People across the world are alarmingly confused about the role of antibiotics and the right way to take them, and this ignorance is fuelling the rise of drug-resistant "superbugs", said the World Health Organisation (WHO) on Monday, 16 November.
"The rise of antibiotic resistance is a global health crisis," WHO Director-General Margaret Chan told reporters in a telebriefing from the organisation's Geneva headquarters.
She said the problem was "reaching dangerously high levels" in all parts of the world and could lead to "the end of modern medicine as we know it".
Antibiotic resistance happens when bacteria mutate and adapt to become invulnerable to the antibiotics used to treat the infections they cause. Overuse and misuse of antibiotics exacerbate the development of drug-resistant bacteria, often called superbugs.
Publishing the results of a survey of public awareness, the United Nations health agency said 64% of those asked believed wrongly that penicillin-based drugs and other antibiotics can treat colds and flu, despite the fact such medicines have no impact on viruses.
Around one-third of the people surveyed also wrongly believed that they should stop taking antibiotics when they feel better, rather than completing the prescribed treatment course, said the WHO.
"The findings point to the urgent need to improve understanding around antibiotic resistance," said Keiji Fukuda, the WHO's special representative for antimicrobial resistance.
"One of the biggest health challenges of the 21st century will require global behaviour change by individuals and societies," he added.
"Superbug" infections, including multi-drug-resistant typhoid, tuberculosis and gonorrhoea, already kill hundreds of thousands of people a year, and for now the trend is still growing.
Fukuda described it as a "race against the pathogens", adding that if everyone steps into action now, it will probably take 5 -10 years to turn the situation around.

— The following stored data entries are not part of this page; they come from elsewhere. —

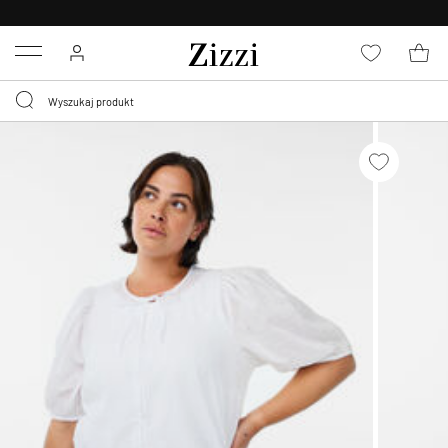
BEZPŁATNA
DOSTAWA OD 59 ZŁ *
Menu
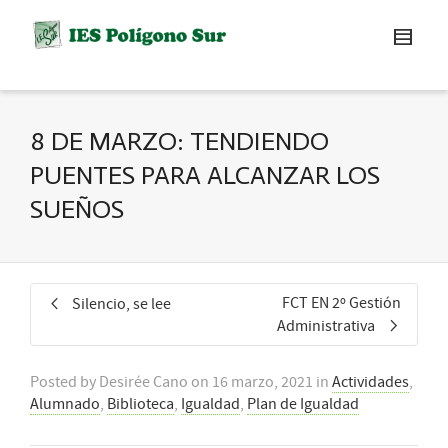
8 DE MARZO: TENDIENDO
PUENTES PARA ALCANZAR LOS
SUEÑOS
FCT EN 2º Gestión
Silencio, se lee
Administrativa
Posted by
Desirée Cano
on
16 marzo, 2021
in
Actividades
,
Alumnado
,
Biblioteca
,
Igualdad
,
Plan de Igualdad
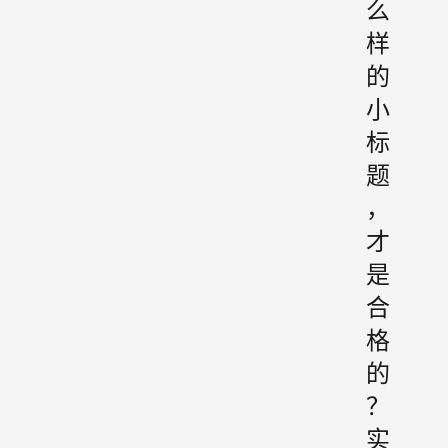
么
样
的
小
标
题
，
才
是
合
格
的
？
实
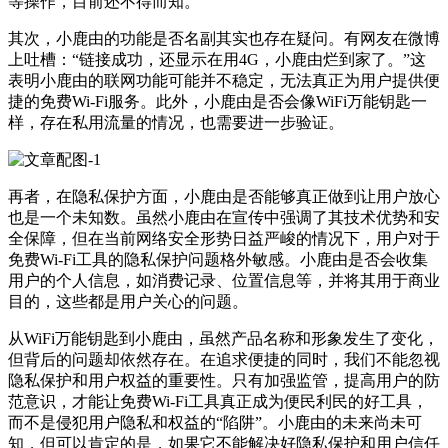
等操作，目前还不得而知。
其次，小鹿由的功能是否名副其实也存在疑问。有网友在微博
上吐槽：“链接成功，还显示在用4G，小鹿由烂到家了。”这
表明小鹿由的联网功能可能并不稳定，无法真正为用户提供便
捷的免费Wi-Fi服务。此外，小鹿由是否会像WiFi万能钥匙一
样，存在私用流量的情况，也需要进一步验证。
再者，在隐私保护方面，小鹿由是否能够真正做到让用户放心
也是一个未知数。虽然小鹿由在宣传中强调了其技术优势和安
全保障，但在当前网络安全形势日益严峻的情况下，用户对于
免费Wi-Fi工具的隐私保护问题格外敏感。小鹿由是否会收集
用户的个人信息，如消费记录、位置信息等，并将其用于商业
目的，这些都是用户关心的问题。
从WiFi万能钥匙到小鹿由，虽然产品名称和形象发生了变化，
但背后的问题却依然存在。在追求便捷的同时，我们不能忽视
隐私保护和用户权益的重要性。只有加强监管，提高用户的防
范意识，才能让免费Wi-Fi工具真正成为便民利民的好工具，
而不是侵犯用户隐私和权益的“陷阱”。小鹿由的未来尚未可
知，但可以肯定的是，如果它不能解决好隐私保护和用户信任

The WHO surveyed 10,000 people across 12 countries — Barbados, China, Egypt, India, Indonesia, Mexico, Nigeria, Russia, Serbia, South Africa, Sudan and Vietnam — and found many worrying misconceptions.
Three-quarters of respondents think antibiotic resistance means the body is resistant to the drugs, whereas, in fact it is the bacteria themselves that become resistant to antibiotics, and their spread causes hard-to-treat infections.
Some 66% believe individuals are not at risk of a drug-resistant infection if they personally take their antibiotics as prescribed.
And nearly half of those surveyed think drug resistances are only a problem in people who take antibiotics often. In fact, anyone, anywhere, of any age, can get a superbug infection.
Chan urged doctors to dissuade patients from demanding antibiotics for infections they can't treat, and persuade them to use the drugs strictly according to their prescription.
"Doctors need to treat antibiotics as a precious commodity," she said.